Note that if this hypothesis is rejected (and the factor has more than
two levels), one option could be to use the maxp.diff function in
order to obtain the differences between each pair of factor's levels.
Note that the models fitted by localtest function are specified
in a compact symbolic form. The ~ operator is basic in the formation
of such models. An expression of the form y ~ model is interpreted as
a specification that the response y is modelled by a predictor
specified symbolically by model. The possible terms consist of a
variable name or a variable name and a factor name separated by : operator.

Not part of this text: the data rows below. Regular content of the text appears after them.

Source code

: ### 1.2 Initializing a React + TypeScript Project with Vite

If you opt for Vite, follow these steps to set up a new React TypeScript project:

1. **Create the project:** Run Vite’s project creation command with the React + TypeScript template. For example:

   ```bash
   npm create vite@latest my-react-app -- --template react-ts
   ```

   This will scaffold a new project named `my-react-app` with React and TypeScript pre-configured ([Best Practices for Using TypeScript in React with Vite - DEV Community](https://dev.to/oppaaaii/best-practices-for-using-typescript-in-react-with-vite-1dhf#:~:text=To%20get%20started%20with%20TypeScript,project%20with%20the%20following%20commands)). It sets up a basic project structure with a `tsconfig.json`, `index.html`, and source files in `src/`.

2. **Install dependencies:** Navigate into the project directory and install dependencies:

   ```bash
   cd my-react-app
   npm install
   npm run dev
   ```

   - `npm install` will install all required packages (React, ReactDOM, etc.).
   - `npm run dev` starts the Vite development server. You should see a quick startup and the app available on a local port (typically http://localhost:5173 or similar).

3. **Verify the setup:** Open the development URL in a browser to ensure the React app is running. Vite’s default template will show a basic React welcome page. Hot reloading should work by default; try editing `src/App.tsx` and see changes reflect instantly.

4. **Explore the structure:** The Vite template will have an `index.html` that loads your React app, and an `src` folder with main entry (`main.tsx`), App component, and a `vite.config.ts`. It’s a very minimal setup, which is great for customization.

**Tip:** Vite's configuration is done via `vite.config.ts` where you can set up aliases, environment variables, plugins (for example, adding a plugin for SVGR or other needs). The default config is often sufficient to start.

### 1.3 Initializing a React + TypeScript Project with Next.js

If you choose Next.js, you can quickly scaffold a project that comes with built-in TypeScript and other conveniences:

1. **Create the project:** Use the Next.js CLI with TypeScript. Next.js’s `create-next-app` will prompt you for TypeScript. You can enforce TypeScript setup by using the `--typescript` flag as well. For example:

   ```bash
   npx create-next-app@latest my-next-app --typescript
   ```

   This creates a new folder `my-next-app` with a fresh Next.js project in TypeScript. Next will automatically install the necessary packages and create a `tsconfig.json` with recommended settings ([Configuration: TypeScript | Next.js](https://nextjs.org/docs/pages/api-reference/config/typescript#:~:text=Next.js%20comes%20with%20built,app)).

Such a term is interpreted as the interaction of the continuous variable and
the factor. However, if smooth = "splines", the formula is based on the function
formula.gam of the mgcv package.
References
Sestelo, M. (2013). Development and computational implementation of estimation and inference methods in flexible regression models. Applications in Biology, Engineering and Environment. PhD Thesis, Department of Statistics and O.R. University of Vigo.
Sestelo, M., Villanueva, N.M., Meira-Machado, L., Roca-Pardinas, J. (2017). npregfast: An R Package for Nonparametric Estimation and Inference in Life Sciences. Journal of Statistical Software, 82(12), 1-27.